Pan D, NA Klymyshyn, D Hu, and HP Lu. 2006. "Tip-Enhanced Near-Field Raman Spectroscopy Probing Single Dye-Sensitized TiO2 Nanoparticles." Applied Physics Letters 88(9):Art. No. 093121. Abstract The correlated metallic tip-enhanced Raman spectroscopy and atomic force microscopy (AFM) technique was used to characterize an interfacial electron transfer system of dye-sensitized titanium oxide (TiO2) nanoparticles. We have obtained the near-field Raman spectra that are associated with the photo-induced charge transfer reaction in Ru(4, 4’-dicarboxy-2,2’-bipyridine)2(NCS)2- sensitized TiO2 single nanoparticles. This method demonstrates that tip-enhanced near-field Raman spectroscopy is an effective approach for probing in homogeneous interfacial electron transfers with nanoscale spatial resolution.

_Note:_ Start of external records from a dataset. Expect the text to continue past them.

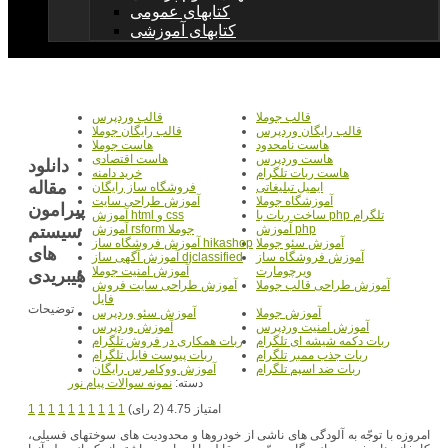
کتابهای عمومی
کتابهای آموزشی
قالب جوملا
قالب وردپرس
قالب رایگان وردپرس
قالب رایگان جوملا
هاست نامحدود
هاست جوملا
هاست وردپرس
هاست اقتصادی
دانلود
هاست ربات تلگرام
خرید دامنه
مقاله
ایمیل تبلیغاتی
فروشگاه ساز رایگان
آموزشگاه جوملا
آموزش طراحی سایت
پیرامون
ساخت ربات با php تلگرام
آموزش html و css
سیستم
آموزش php
آموزش rsform جوملا
آموزش سئو جوملا
آموزش فروشگاه ساز hikashop
های
آموزش فروشگاه ساز
آموزش آگهی ساز djclassified
ویرچومارت
آموزش امنیت جوملا
هیبریدی
آموزش طراحی قالب جوملا
آموزش طراحی سایت فروش
فایل
توضیحات
آموزش جوملا
آموزش سئو وردپرس
آموزش امنیت وردپرس
آموزش وردپرس
ربات دکمه شیشه ای تلگرام
ربات همکاری در فروش تلگرام
ربات جذب ممبر تلگرام
ربات پیوست فایل تلگرام
ربات ضد اسپم تلگرام
آموزش ووکامرس رایگان
دسته:
نمونه سوالات پیام نور
امتیاز 4.75 (2 رای)
1
1
1
1
1
1
1
1
1
1
امروزه با توجّه به آلودگی های ناشی از خودروها و محدودیت های سوختهای فسیلی،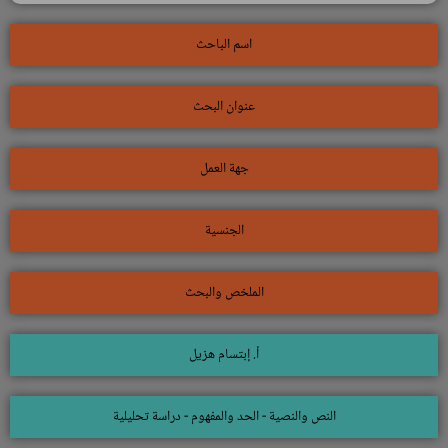
اسم الباحث
عنوان البحث
جهة العمل
الجنسية
الملخص والبحث
أ. إبتسام هزيل
النص والنصية - الحد والمفهوم - دراسة تحليلية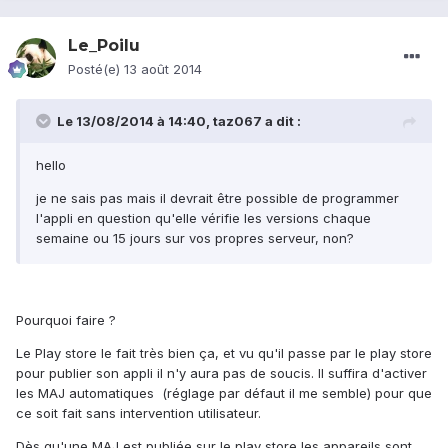
Le_Poilu
Posté(e)
13 août 2014
Le 13/08/2014 à 14:40, taz067 a dit :
hello
je ne sais pas mais il devrait être possible de programmer
l'appli en question qu'elle vérifie les versions chaque
semaine ou 15 jours sur vos propres serveur, non?
Pourquoi faire ?
Le Play store le fait très bien ça, et vu qu'il passe par le play store
pour publier son appli il n'y aura pas de soucis. Il suffira d'activer
les MAJ automatiques (réglage par défaut il me semble) pour que
ce soit fait sans intervention utilisateur.
Dès qu'une MAJ est publiée sur le play store les appareils sont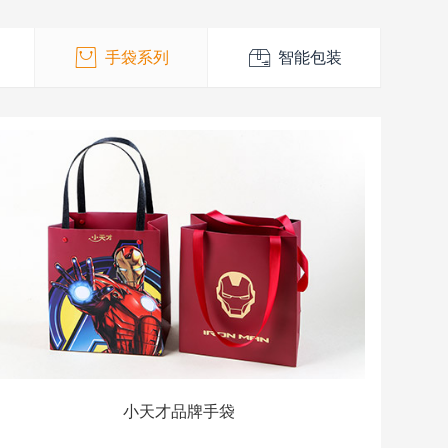
手袋系列
智能包装
小天才品牌手袋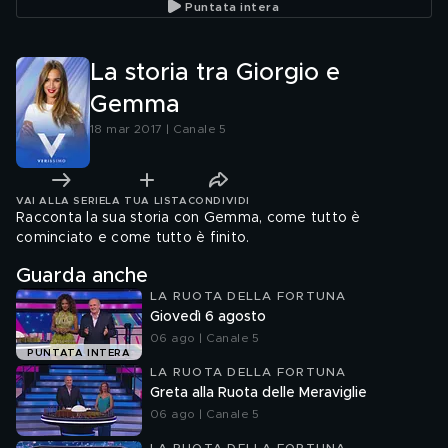
Puntata intera
La storia tra Giorgio e
Gemma
18 mar 2017 | Canale 5
VAI ALLA SERIE
LA TUA LISTA
CONDIVIDI
Racconta la sua storia con Gemma, come tutto è
cominciato e come tutto è finito.
Guarda anche
LA RUOTA DELLA FORTUNA
Giovedì 6 agosto
06 ago | Canale 5
PUNTATA INTERA
LA RUOTA DELLA FORTUNA
Greta alla Ruota delle Meraviglie
06 ago | Canale 5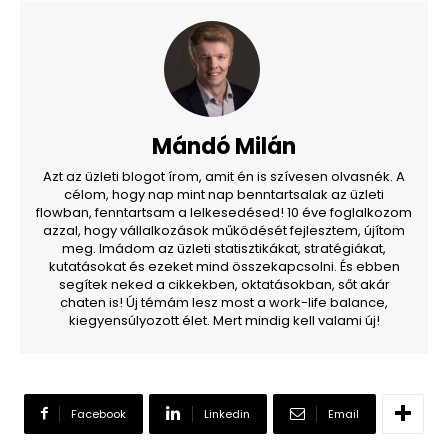
Mándó Milán
Azt az üzleti blogot írom, amit én is szívesen olvasnék. A
célom, hogy nap mint nap benntartsalak az üzleti
flowban, fenntartsam a lelkesedésed! 10 éve foglalkozom
azzal, hogy vállalkozások működését fejlesztem, újítom
meg. Imádom az üzleti statisztikákat, stratégiákat,
kutatásokat és ezeket mind összekapcsolni. És ebben
segítek neked a cikkekben, oktatásokban, sőt akár
chaten is! Új témám lesz most a work-life balance,
kiegyensúlyozott élet. Mert mindig kell valami új!
Facebook
Linkedin
Email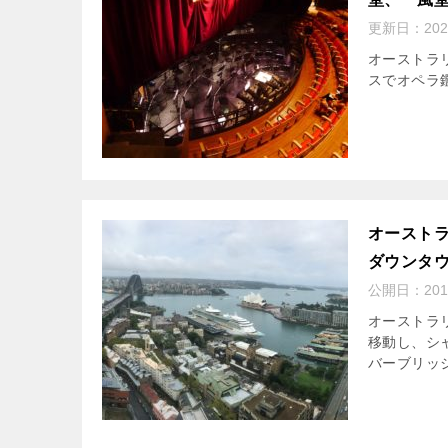
更新日：
20
オーストラ
スでオペラ
オースト
ダウンタ
公開日：
20
オーストラ
移動し、シ
バーブリッ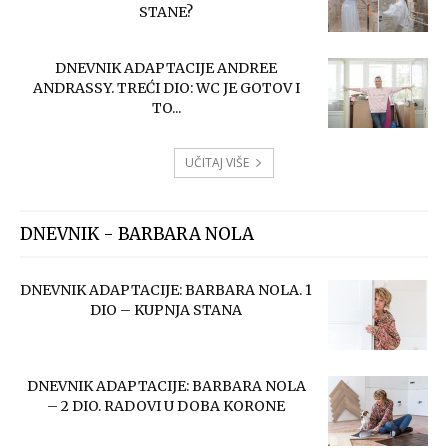
STANE?
DNEVNIK ADAPTACIJE ANDREE
ANDRASSY. TREĆI DIO: WC JE GOTOV I
TO...
UČITAJ VIŠE
DNEVNIK - BARBARA NOLA
DNEVNIK ADAPTACIJE: BARBARA NOLA. 1
DIO – KUPNJA STANA
DNEVNIK ADAPTACIJE: BARBARA NOLA
– 2 DIO. RADOVI U DOBA KORONE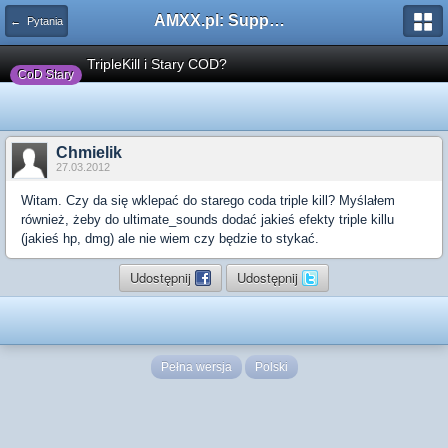
AMXX.pl: Support AMX Mod X i SourceMod
← Pytania
TripleKill i Stary COD?
CoD Stary
Chmielik
27.03.2012
Witam. Czy da się wklepać do starego coda triple kill? Myślałem
również, żeby do ultimate_sounds dodać jakieś efekty triple killu
(jakieś hp, dmg) ale nie wiem czy będzie to stykać.
Udostępnij
Udostępnij
Pełna wersja
Polski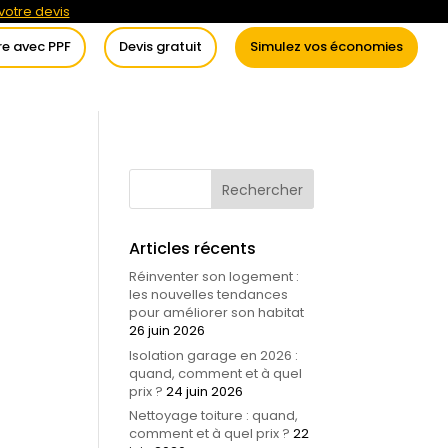
otre devis
re avec PPF
Devis gratuit
Simulez vos économies
itement de l’eau
Conseils
Articles récents
Réinventer son logement :
les nouvelles tendances
pour améliorer son habitat
26 juin 2026
Isolation garage en 2026 :
quand, comment et à quel
prix ?
24 juin 2026
Nettoyage toiture : quand,
comment et à quel prix ?
22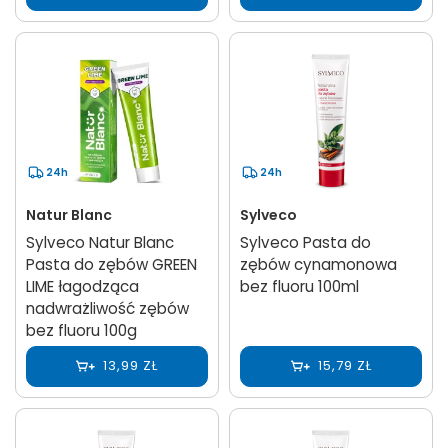
24h
24h
Natur Blanc
Sylveco
Sylveco Natur Blanc
Sylveco Pasta do
Pasta do zębów GREEN
zębów cynamonowa
LIME łagodząca
bez fluoru 100ml
nadwrażliwość zębów
bez fluoru 100g
13,99 ZŁ
15,79 ZŁ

Hu D, and HP Lu. 2005. "Single-Molecule Triplet-State Photon Antibunching at Room Temperature." Journal of Physical Chemistry B 109(20):9861-9864. Abstract We have demonstrated probing single-molecule metal-to-ligand charge transfer (MLCT) dynamics at room temperature. Using photon antibunching measurements under CW laser excitation, non-classical photon statistics, and excitation power dependent measurements, we were able to selectively measure the single-molecule MLTC state lifetime. This work demonstrated the first single-molecule photon antibunching of triplet excited state and presents a step forward in studying single-molecule electron transfer in proteins using MLTC complex as an electron transfer donor or acceptor.